In [0]:
from pyspark.sql import SparkSession
from pyspark.sql.types import StructType, StructField, StringType, IntegerType

# Define the schema for the employee data
schema = StructType([
    StructField("employee_id", IntegerType(), True),
    StructField("first_name", StringType(), True),
    StructField("last_name", StringType(), True),
    StructField("email", StringType(), True),
    StructField("phone_number", StringType(), True),
    StructField("hire_date", StringType(), True),
    StructField("job_id", StringType(), True),
    StructField("salary", IntegerType(), True),
    StructField("manager_id", IntegerType(), True),
    StructField("department_id", IntegerType(), True)
])

# Create the employee data dataframe
data = [
    (1, "John", "Doe", "john.doe@example.com", "123-456-7890", "2020-01-01", "IT_PROG", 5000, 1, 1),
    (2, "Jane", "Smith", "jane.smith@example.com", "987-654-3210", "2020-02-01", "SA_REP", 6000, 1, 2),
    (3, "Mike", "Johnson", "mike.johnson@example.com", "555-555-5555", "2020-03-01", "IT_PROG", 5500, 2, 1)
]

spark = SparkSession.builder.getOrCreate()
df = spark.createDataFrame(data, schema)

df.show()

+-----------+----------+---------+--------------------+------------+----------+-------+------+----------+-------------+
|employee_id|first_name|last_name|               email|phone_number| hire_date| job_id|salary|manager_id|department_id|
+-----------+----------+---------+--------------------+------------+----------+-------+------+----------+-------------+
|          1|      John|      Doe|john.doe@example.com|123-456-7890|2020-01-01|IT_PROG|  5000|         1|            1|
|          2|      Jane|    Smith|jane.smith@exampl...|987-654-3210|2020-02-01| SA_REP|  6000|         1|            2|
|          3|      Mike|  Johnson|mike.johnson@exam...|555-555-5555|2020-03-01|IT_PROG|  5500|         2|            1|
+-----------+----------+---------+--------------------+------------+----------+-------+------+----------+-------------+



### using the or ( | ) condition

In [0]:
from pyspark.sql.functions import col
df.filter((col('job_id').startswith('SA') == True) | (col('salary') > 5400)).show()
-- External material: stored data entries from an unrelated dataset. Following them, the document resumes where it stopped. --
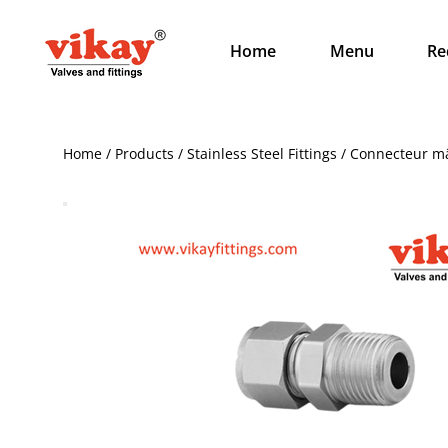
Home
Menu
Re
Home / Products / Stainless Steel Fittings / Connecteur m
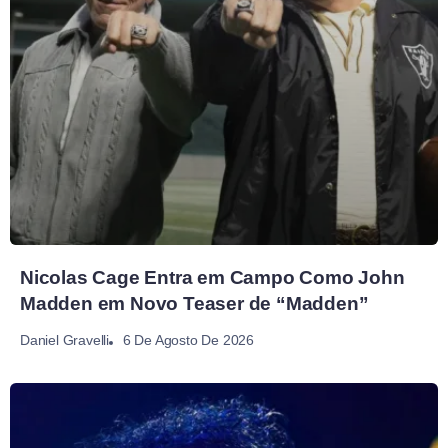
Nicolas Cage Entra em Campo Como John
Madden em Novo Teaser de “Madden”
6 De Agosto De 2026
Daniel Gravelli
+-----------+----------+---------+--------------------+------------+----------+-------+------+----------+-------------+
|employee_id|first_name|last_name|               email|phone_number| hire_date| job_id|salary|manager_id|department_id|
+-----------+----------+---------+--------------------+------------+----------+-------+------+----------+-------------+
|          2|      Jane|    Smith|jane.smith@exampl...|987-654-3210|2020-02-01| SA_REP|  6000|         1|            2|
|          3|      Mike|  Johnson|mike.johnson@exam...|555-555-5555|2020-03-01|IT_PROG|  5500|         2|            1|
+-----------+----------+---------+--------------------+------------+----------+-------+------+----------+-------------+



### using SQL style syntax

In [0]:
df.filter("job_id like 'SA%' or salary > 5400").show()

+-----------+----------+---------+--------------------+------------+----------+-------+------+----------+-------------+
|employee_id|first_name|last_name|               email|phone_number| hire_date| job_id|salary|manager_id|department_id|
+-----------+----------+---------+--------------------+------------+----------+-------+------+----------+-------------+
|          2|      Jane|    Smith|jane.smith@exampl...|987-654-3210|2020-02-01| SA_REP|  6000|         1|            2|
|          3|      Mike|  Johnson|mike.johnson@exam...|555-555-5555|2020-03-01|IT_PROG|  5500|         2|            1|
+-----------+----------+---------+--------------------+------------+----------+-------+------+----------+-------------+